Announced today, SanDisk said that pilot production of the new 3D Nand chips will commence as planned in the second half of 2015, with volume commercial production targeted for 2016.
SanDisk and Toshiba announced in 2014 that the two were teaming up to jointly develop 3D Nand products, which would be manufactured by Toshiba in Japan.
SanDisk executive vice president for memory technology Dr Siva Sivaram explained that this is the second generation of 3D Nand technology from the two firms, but that "we utilised our first generation 3D Nand technology as a learning vehicle, enabling us to develop our commercial second generation 3D Nand, which we believe will deliver compelling storage solutions for our customers".

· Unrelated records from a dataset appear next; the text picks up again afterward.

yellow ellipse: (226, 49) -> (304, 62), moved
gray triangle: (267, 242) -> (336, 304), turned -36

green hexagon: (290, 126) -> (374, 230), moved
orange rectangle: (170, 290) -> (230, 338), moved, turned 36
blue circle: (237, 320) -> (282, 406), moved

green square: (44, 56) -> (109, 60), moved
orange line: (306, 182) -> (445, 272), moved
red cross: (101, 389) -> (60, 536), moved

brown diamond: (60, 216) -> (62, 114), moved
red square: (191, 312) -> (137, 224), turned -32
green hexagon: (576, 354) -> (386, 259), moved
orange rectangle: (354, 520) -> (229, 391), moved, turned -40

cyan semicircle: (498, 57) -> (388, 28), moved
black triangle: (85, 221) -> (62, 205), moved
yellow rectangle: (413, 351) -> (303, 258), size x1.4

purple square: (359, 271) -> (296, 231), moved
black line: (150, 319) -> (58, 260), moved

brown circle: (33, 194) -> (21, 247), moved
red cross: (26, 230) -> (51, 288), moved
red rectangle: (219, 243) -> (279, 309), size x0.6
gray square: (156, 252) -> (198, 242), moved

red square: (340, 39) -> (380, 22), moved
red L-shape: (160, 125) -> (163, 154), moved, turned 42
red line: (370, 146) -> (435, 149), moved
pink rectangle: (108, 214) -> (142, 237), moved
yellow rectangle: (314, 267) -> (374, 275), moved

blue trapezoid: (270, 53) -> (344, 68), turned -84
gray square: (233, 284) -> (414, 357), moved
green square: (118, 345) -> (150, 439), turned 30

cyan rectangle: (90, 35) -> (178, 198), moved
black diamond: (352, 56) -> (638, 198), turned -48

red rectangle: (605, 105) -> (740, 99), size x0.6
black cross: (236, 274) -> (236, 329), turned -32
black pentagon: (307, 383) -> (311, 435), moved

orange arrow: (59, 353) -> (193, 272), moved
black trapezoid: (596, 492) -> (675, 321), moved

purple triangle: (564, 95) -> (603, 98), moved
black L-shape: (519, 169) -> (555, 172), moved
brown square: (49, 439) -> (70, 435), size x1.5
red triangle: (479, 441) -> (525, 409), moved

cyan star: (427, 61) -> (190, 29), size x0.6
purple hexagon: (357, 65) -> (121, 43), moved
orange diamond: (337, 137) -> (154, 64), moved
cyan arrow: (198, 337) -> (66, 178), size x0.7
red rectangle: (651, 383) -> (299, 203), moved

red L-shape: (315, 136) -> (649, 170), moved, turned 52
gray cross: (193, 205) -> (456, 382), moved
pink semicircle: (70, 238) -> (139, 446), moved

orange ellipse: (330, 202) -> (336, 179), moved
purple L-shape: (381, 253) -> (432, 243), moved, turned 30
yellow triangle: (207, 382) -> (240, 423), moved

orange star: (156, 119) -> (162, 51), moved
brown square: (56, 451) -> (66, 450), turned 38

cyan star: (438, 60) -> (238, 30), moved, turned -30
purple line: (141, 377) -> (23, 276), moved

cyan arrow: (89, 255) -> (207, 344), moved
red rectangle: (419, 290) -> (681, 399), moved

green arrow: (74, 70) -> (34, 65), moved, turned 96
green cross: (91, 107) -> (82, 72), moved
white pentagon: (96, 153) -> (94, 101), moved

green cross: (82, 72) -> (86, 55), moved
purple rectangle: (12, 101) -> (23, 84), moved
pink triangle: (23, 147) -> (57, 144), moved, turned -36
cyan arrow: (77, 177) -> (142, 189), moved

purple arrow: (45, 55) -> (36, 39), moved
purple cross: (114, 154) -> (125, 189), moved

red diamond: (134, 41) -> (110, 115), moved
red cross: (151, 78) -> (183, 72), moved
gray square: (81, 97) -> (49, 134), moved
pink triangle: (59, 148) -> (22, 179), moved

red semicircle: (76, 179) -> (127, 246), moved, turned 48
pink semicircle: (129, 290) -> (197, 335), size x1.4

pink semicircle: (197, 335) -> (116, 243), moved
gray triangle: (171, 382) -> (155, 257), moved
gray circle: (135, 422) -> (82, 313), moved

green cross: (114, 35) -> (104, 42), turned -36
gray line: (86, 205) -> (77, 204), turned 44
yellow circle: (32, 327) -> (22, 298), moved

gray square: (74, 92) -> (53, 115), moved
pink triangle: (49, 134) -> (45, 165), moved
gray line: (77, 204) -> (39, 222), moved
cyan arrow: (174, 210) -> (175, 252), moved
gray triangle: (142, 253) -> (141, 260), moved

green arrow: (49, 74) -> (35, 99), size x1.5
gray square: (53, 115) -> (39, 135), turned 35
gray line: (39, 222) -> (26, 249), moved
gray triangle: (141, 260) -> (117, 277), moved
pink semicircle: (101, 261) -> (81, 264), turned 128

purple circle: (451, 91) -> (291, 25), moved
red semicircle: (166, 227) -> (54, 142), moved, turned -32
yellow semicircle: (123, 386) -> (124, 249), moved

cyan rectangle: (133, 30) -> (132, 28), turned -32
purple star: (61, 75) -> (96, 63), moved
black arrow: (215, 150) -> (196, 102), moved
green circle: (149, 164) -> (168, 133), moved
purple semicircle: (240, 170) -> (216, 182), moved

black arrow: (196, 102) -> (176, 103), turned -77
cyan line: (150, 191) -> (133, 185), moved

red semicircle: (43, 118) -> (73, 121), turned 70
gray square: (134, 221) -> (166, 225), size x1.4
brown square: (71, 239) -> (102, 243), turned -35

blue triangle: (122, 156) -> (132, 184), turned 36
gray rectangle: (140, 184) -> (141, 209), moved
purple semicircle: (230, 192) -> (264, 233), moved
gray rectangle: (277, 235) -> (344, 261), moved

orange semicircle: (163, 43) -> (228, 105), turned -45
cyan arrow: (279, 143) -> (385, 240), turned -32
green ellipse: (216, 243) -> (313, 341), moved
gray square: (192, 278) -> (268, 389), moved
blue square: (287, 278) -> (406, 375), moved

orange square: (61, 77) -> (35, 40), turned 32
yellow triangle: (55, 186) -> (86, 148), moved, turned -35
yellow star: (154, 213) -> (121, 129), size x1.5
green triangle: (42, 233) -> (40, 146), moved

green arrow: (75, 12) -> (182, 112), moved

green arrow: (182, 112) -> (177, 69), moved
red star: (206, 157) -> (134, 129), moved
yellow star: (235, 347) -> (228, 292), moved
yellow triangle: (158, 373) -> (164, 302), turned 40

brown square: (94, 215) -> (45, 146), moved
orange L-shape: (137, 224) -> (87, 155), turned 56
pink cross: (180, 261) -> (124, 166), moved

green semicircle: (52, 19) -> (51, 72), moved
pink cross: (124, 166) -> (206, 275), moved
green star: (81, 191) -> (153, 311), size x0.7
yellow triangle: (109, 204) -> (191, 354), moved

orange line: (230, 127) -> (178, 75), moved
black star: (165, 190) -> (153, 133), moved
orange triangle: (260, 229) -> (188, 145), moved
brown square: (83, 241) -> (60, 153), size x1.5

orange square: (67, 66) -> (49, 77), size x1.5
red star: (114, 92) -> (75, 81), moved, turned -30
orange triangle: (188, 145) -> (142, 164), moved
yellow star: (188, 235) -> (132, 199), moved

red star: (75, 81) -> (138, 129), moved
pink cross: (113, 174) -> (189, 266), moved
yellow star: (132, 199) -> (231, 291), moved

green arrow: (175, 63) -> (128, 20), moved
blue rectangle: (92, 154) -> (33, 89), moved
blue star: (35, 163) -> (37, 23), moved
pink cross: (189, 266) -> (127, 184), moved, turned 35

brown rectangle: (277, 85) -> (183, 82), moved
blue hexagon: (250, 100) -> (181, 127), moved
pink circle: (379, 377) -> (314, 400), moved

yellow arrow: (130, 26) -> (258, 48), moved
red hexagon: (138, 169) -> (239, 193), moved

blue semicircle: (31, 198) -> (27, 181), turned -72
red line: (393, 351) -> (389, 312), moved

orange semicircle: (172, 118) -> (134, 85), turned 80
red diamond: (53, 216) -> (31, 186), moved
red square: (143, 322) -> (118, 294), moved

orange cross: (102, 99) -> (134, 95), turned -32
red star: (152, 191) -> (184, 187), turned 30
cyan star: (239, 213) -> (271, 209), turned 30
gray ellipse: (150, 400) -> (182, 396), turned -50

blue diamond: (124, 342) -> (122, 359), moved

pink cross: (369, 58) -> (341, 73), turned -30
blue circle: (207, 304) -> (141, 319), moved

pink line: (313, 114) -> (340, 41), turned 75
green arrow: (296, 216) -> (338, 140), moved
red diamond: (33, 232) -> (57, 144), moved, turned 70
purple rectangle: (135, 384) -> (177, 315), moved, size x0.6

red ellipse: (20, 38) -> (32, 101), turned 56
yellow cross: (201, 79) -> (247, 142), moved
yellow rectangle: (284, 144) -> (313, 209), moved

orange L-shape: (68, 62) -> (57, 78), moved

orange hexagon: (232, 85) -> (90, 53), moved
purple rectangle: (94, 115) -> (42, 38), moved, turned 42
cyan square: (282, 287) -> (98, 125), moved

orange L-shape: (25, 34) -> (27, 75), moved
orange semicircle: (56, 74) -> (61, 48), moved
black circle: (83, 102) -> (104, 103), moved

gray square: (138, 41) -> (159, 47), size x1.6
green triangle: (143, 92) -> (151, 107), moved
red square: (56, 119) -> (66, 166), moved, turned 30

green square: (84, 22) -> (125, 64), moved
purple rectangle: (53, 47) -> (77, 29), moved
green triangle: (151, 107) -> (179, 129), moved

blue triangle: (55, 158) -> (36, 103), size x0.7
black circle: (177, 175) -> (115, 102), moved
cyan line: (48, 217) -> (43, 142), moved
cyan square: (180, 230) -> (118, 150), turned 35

The move also follows the announcement this week by Intel and Micron of their jointly developed 3D Nand products, which are sampling today with volume shipments expected in the second half of this year.
However, there are differences between the technologies, with SanDisk and Toshiba supporting up to 48 layers on a chip while Intel and Micron currently support 32.
SanDisk refers to its technology as Bit-Cost Scalable (BiCS) Nand and uses a charge trap technique to store individual bits, whereas Intel and Micron have opted for a variation on the standard floating gate transistor technology.
Toshiba disclosed that the BiCS cell structure delivers a 2-bit-per-cell 128Gbit device, while Intel and Micron claimed that their technology can deliver 256Gbit components at 2 bits per cell, and 384Gbit using 3 bits per cell.
Whatever the respective merits of the technologies, SanDisk and Toshiba are targeting similar market segments to Intel and Micron, saying that they expect their products will be used in a broad range of solutions from removable products such as USB memory sticks to enterprise solid state drives (SSDs).